100 Jahre Arbeiterwohlfahrt: Familienfest im Bürgerpark für Jung und Alt
Miteinander von Haupt- und Ehrenamt

Schloß Holte-Stukenbrock (WB). Mit einem großen Familienfest im Bürgerpark am Sonntag, 16. Juni, stellen sich die Haupt- und Ehrenamtlichen der Arbeiterwohlfahrt vor. Im Ort ist die »Selbsthilfe der Arbeiterschaft«, wie sie sich einst nannte, stark vertreten.

Donnerstag, 06.06.2019, 06:45 Uhr aktualisiert: 06.06.2019, 06:50 Uhr
Die Arbeiterwohlfahrt zeigt ihre Vielfalt: (hinten von links) Barbara Rüterbories, Astrid Weidinger, Natalie Schneider, Susann Nürnberger, Cordula Gnegel, Ines Hauschild-Specker, Manuela Gärtner, Christina Hackford, Lena Lenz, Susanne Brückner-Wentzlaff und (vorn von links) Manfred Herzog, Maria Potthoff, Kerstin Hollmann, Gabriele Eisenhuth und Marion Herzog. Foto: Monika Schönfeld

Die Arbeiterwohlfahrt wird 100 Jahre alt, der Ortsverein in Schloß Holte-Stukenbrock besteht aber erst seit 1982. Trotzdem ist sie in Schloß Holte-Stukenbrock sehr aktiv. Der AWO-Kreisverband ist Träger des Offenen Ganztags an vier Grundschulen und der Ganztags- und Übermittagsbetreuung an Gymnasium, Gesamtschule und Hauptschule.

Bei der AWO angesiedelt sind auch die Schulsozialarbeiter für die weiterführenden Schulen und der Übergangs­coach, der den Weg in den Beruf mit den Schülern gestaltet. Die Kindertagesstätten Laubfrosch am Rathaus und am Habichtweg liegen in Verantwortung des AWO-Bezirksverbands. Das Kinderschutzzentrum steht den Kitas beratend zur Seite. Dazu kommt die Flüchtlingssozialberatung und drei Spielgruppen für Geflüchtete.

Kaffee, Kuchen, Kinderprogramm, Gesang und Tanz

Auf der ehrenamtlichen Seite kümmert sich der Ortsverein um den Seniorentreff (30 Teilnehmer durchschnittlich) und die Weltfrauen »Mondo virinoi«.

Sie alle werden sich zum Familienfest präsentieren (bei Regen in der Aula am Gymnasium). In der Zeit von 14 bis 17 Uhr gibt es im Bürgerpark ein Programm für Jung und Alt. Die Senioren servieren Kaffee und Kuchen, Mitarbeiter der Kindergärten und des Offenen Ganztags werden ein großes Kinderprogramm auf die Beine stellen mit Bewegungsparcours, Kinderschminken, Bastelangeboten und Buttonmaschine. Auf der Bühne tritt der Städtische Frauenchor Lady Dur auf, die TG Sende beteiligt sich mit ihrer Rope-Skipping-Gruppe und der Tanzgarde. Die Trommelgruppe aus dem Offenen Ganztag ist ebenfalls dabei.

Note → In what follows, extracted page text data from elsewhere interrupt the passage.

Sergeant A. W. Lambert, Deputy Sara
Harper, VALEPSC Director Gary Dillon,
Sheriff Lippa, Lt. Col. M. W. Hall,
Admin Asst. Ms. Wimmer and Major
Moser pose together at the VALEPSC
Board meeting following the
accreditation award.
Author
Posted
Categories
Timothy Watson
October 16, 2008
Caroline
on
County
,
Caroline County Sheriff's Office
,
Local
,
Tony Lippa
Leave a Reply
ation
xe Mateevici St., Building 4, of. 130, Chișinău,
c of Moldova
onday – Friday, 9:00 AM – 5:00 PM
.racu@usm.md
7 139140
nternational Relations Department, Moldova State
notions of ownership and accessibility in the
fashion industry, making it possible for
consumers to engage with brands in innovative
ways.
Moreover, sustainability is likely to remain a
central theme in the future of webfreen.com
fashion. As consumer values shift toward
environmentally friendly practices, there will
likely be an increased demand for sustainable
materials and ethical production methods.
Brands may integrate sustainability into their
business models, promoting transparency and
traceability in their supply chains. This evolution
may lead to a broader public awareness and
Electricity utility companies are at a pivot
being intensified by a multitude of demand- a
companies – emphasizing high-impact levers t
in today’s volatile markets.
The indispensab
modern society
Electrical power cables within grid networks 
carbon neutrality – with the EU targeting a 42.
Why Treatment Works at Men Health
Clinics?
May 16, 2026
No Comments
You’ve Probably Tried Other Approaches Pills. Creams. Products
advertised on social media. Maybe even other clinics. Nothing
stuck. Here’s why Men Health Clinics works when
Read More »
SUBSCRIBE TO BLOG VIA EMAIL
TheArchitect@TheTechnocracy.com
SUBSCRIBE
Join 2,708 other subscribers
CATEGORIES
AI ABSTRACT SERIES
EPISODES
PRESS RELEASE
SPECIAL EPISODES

»Es soll ein fröhliches Miteinander werden«, sagt AWO-Ortsvereinsvorsitzende Marion Herzog. Susanne Brückner-Wentzlaff von der Fachberatung Bildung beim AWO-Kreisverband ist das Zusammenspiel zwischen Haupt- und Ehrenamtlichen wichtig. »Im Kreis Gütersloh haben wir uns entschlossen, dass sich die Arbeiterwohlfahrt in jedem Ort mit ihren ehrenamtlichen und hauptamtlichen Angeboten präsentiert.« So werde sich die Arbeiterwohlfahrt auch als Arbeitgeber darstellen. 550 Mitarbeiter zählt die AWO im Kreis, 1800 seien es mit den Kooperationspartnern. »Wir stellen immer Erzieher und Sozialpädagogen ein«, sagt Brückner-Wentzlaff. Im Bürgerpark wird ein Film gezeigt, der 100 Jahre Geschichte zusammenfasst.

 

AWO im Ort

Gegründet wurde der AWO-Ortsverein 1982 von Menschen um Werner Busch, der auch Vorsitzender wurde. Ihm folgten Hanni Kröger, Ehrenfried Scholz und Jochen Gürtler. Marion Herzog hat nach Gürtlers Tod den Vorsitz übernommen. Die Arbeiterwohlfahrt hat sich bereits in ihren Anfangsjahren auch um Flüchtlinge gekümmert, Spielgruppen eingerichtet und eine Kleiderkammer betrieben.